Today, I just put the finishing touches on the Swedish Gunboat that I built from an Amati kit. For those interested it’s also called Cannoniera Svedese, and is listed as AM1550. To recap, this is a very inexpensive small model kit that measures about 13.5″ long when complete. It lists for $109 at Ages of Sail, where this one came from. There have been some challenges, but they’ve all been small ones.
Most issues revolved around interpreting the single sheet instruction/plan combination, which is labeled in Italian, and figuring out the wood supply included in the kit, though the planking strips and the laser-cut parts are very clear.
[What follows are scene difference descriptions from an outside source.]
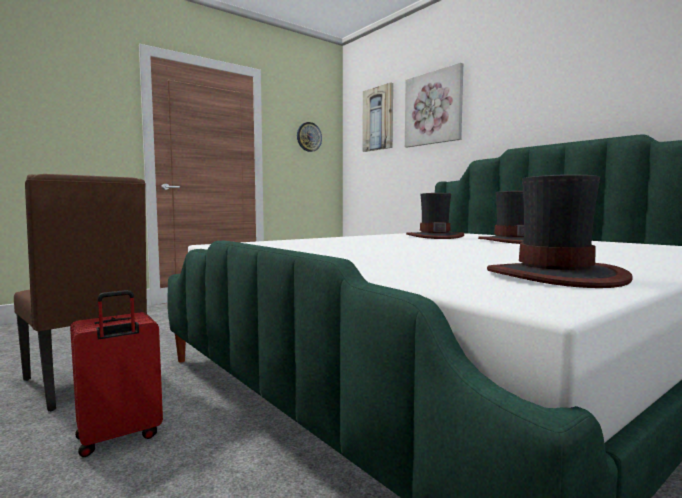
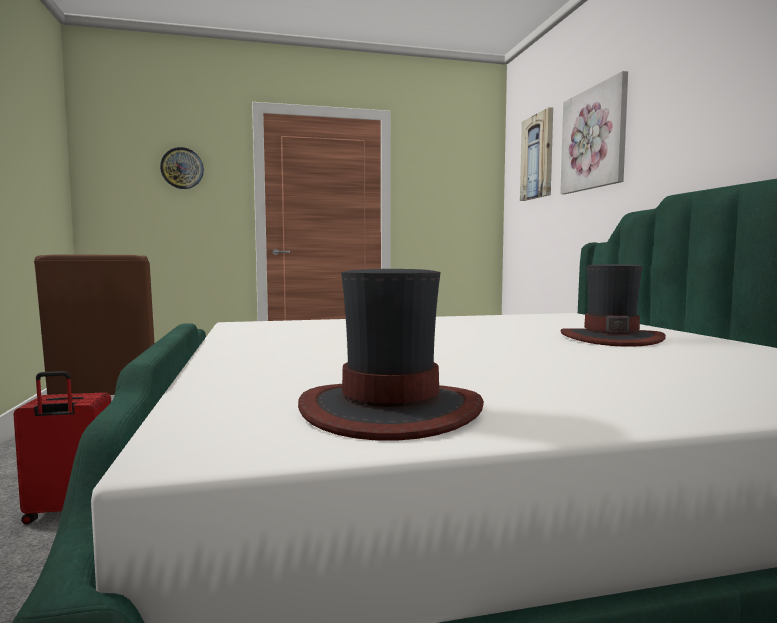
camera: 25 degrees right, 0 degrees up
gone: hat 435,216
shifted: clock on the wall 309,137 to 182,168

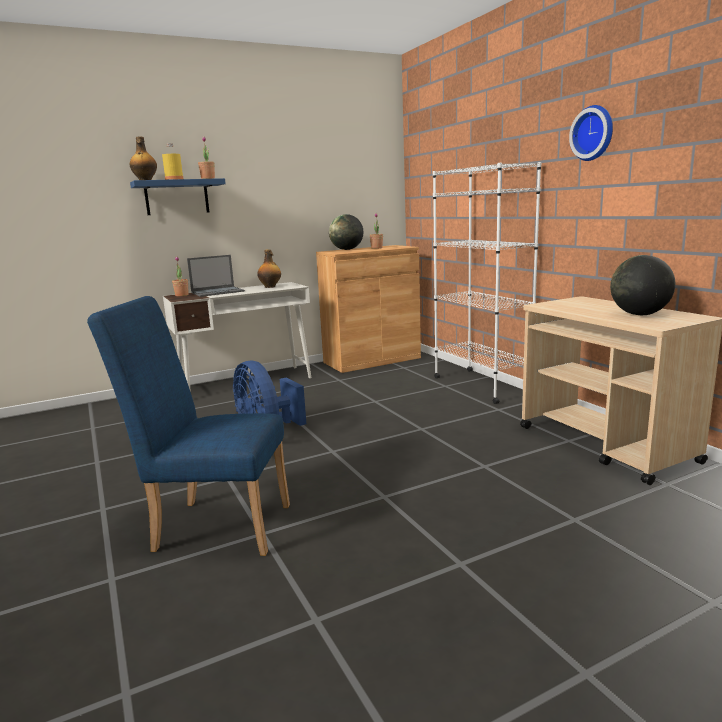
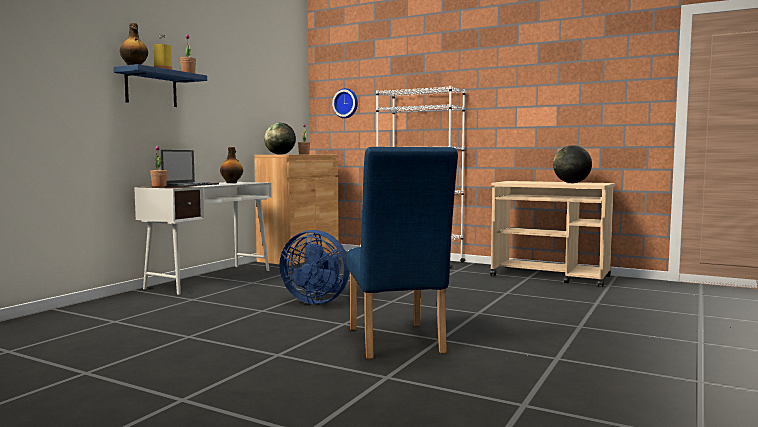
camera: 35 degrees left, 10 degrees down
shifted: clock on the wall 591,133 to 345,103
rotated: chair (bluish) 188,426 = 402,253 75 degrees counterclockwise

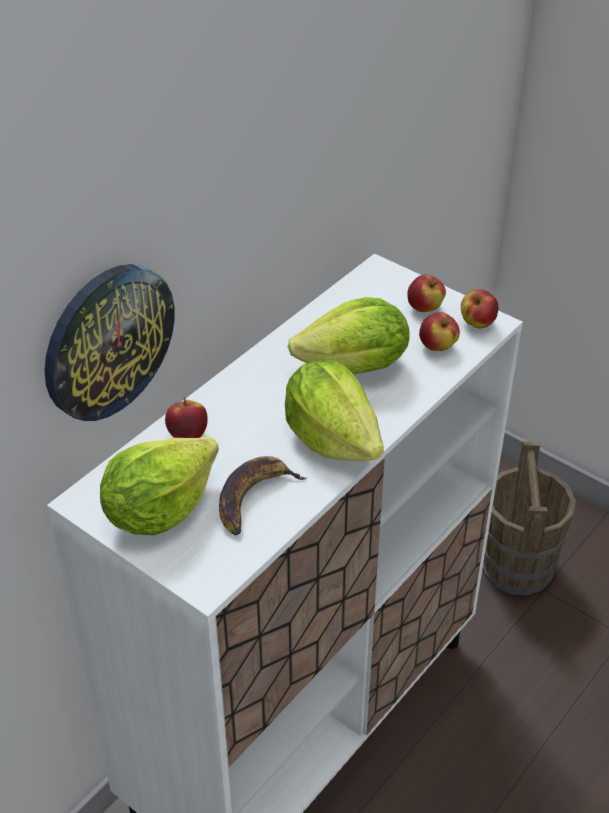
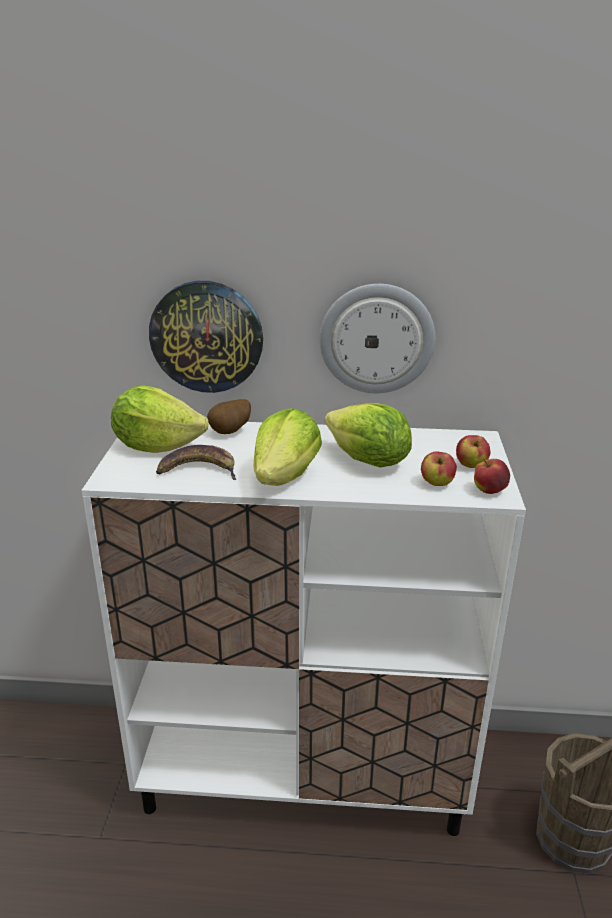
camera: 55 degrees right, 15 degrees down
new: clock on the wall 377,338
swapped: apple 186,418 to whole potato 229,416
I made a few modifications based on what historical information that I could find on the Internet and some personal views of practicality, etc. For instance, I replaced the kit flag with one I printed in color on paper using some artwork I found online. I would have used the kit flag, but I found the material kept wanting to flatten out, even after I worked to put some natural bends in it.
In making the paper flag, I found a corrected flag for Sweden’s archipelago fleet, which has a similar shape to the one in the kit, but is solid blue in color instead of blue with a yellow cross. The blue flag was in use from 1761 to 1813, and its history was detailed in a nice Wikipedia entry.
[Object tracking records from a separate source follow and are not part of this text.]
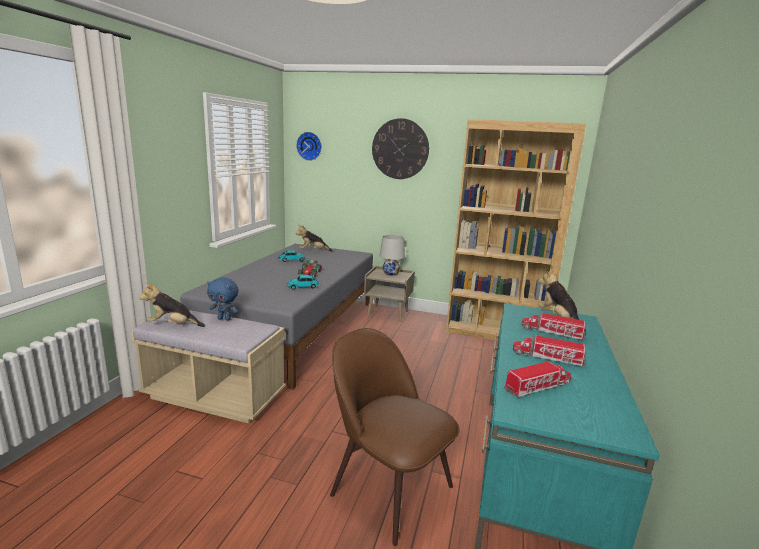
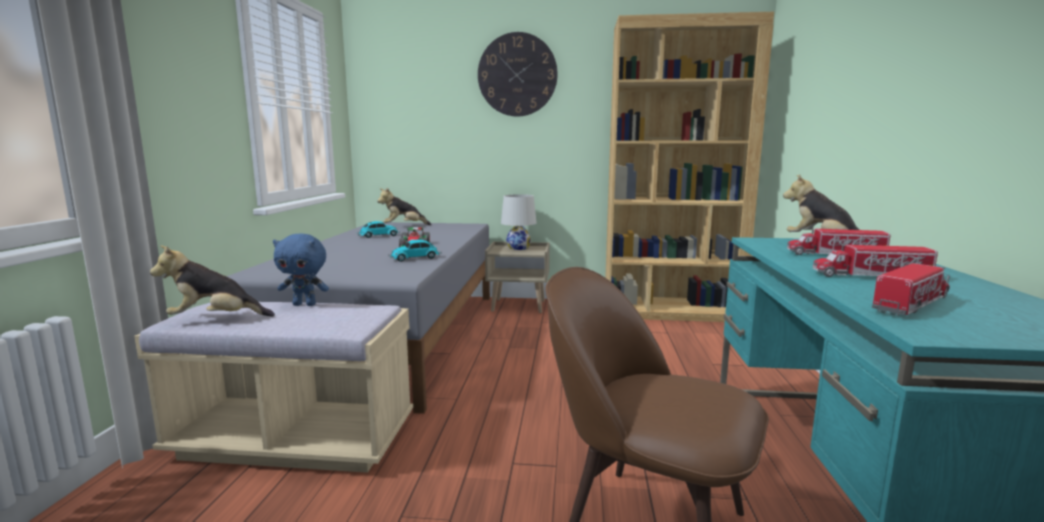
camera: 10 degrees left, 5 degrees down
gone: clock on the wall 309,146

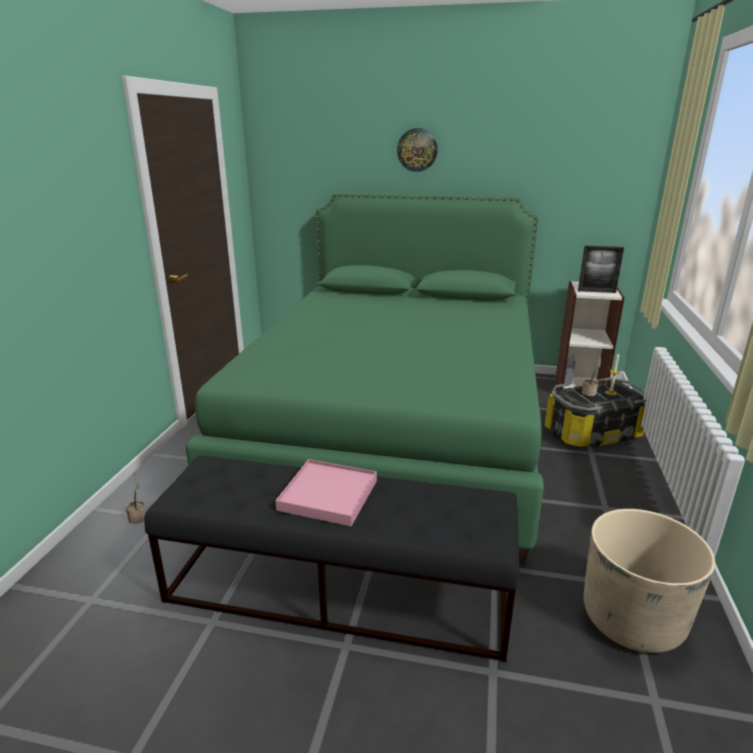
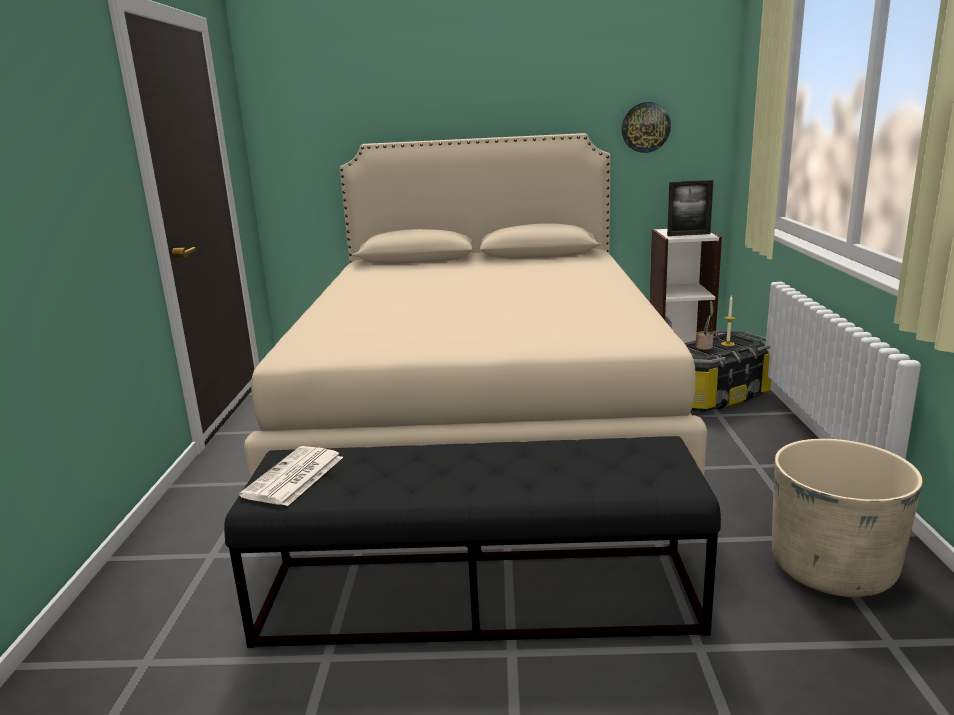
camera: 10 degrees left, 5 degrees down
gone: plant in a pot 136,498; serving tray (pink) 326,492
new: printed paper 291,476
shifted: clock on the wall 417,150 to 646,127
repainted: bed (green) 365,378 to bed (beige-coloured) 475,306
I rigged the model using line from Syren Ship Model Company. However, I chose to use the included Amati blocks and deadeyes. I tried to impart something of a billowing effect to the sails, but in tying the tacks and sheets, I managed to pull all the “billow” out.
The final model turned out much better than I was expecting, and it was nice to work on an historically interesting wooden ship model kit (or boat model kit, in this case) that didn’t take years to build.